* Data supplied
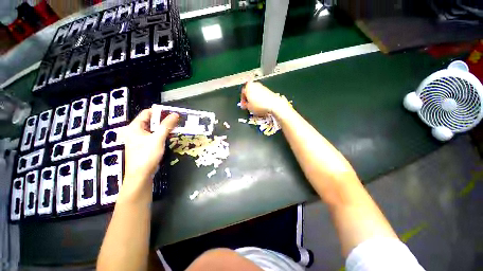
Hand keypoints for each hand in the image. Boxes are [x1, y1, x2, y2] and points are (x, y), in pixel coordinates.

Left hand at [122, 109, 178, 184]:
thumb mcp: (158, 138)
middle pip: (151, 121)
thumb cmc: (147, 155)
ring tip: (175, 127)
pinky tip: (170, 135)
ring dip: (164, 128)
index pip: (147, 113)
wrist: (141, 175)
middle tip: (176, 120)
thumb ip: (167, 125)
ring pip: (154, 128)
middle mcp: (136, 131)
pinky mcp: (145, 145)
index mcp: (135, 127)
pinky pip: (154, 135)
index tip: (172, 113)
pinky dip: (162, 134)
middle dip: (164, 120)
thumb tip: (175, 114)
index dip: (159, 112)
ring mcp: (140, 138)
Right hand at [241, 81, 289, 115]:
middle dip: (248, 99)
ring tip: (255, 106)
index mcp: (248, 86)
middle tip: (248, 105)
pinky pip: (261, 94)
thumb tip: (245, 105)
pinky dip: (259, 99)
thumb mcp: (249, 107)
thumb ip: (245, 105)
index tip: (244, 105)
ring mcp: (261, 86)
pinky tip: (260, 105)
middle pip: (249, 91)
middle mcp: (255, 84)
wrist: (273, 104)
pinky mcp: (267, 90)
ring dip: (254, 99)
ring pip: (255, 93)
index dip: (242, 100)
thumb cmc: (261, 105)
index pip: (242, 93)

* Required action
Which lines of the listing above hold the word "middle"? Copy each of them.

* Solution to this task
middle pip: (151, 121)
middle tip: (176, 120)
middle mcp: (136, 131)
middle dip: (164, 120)
middle dip: (248, 99)
middle tip: (248, 105)
middle pip: (249, 91)
middle mcp: (255, 84)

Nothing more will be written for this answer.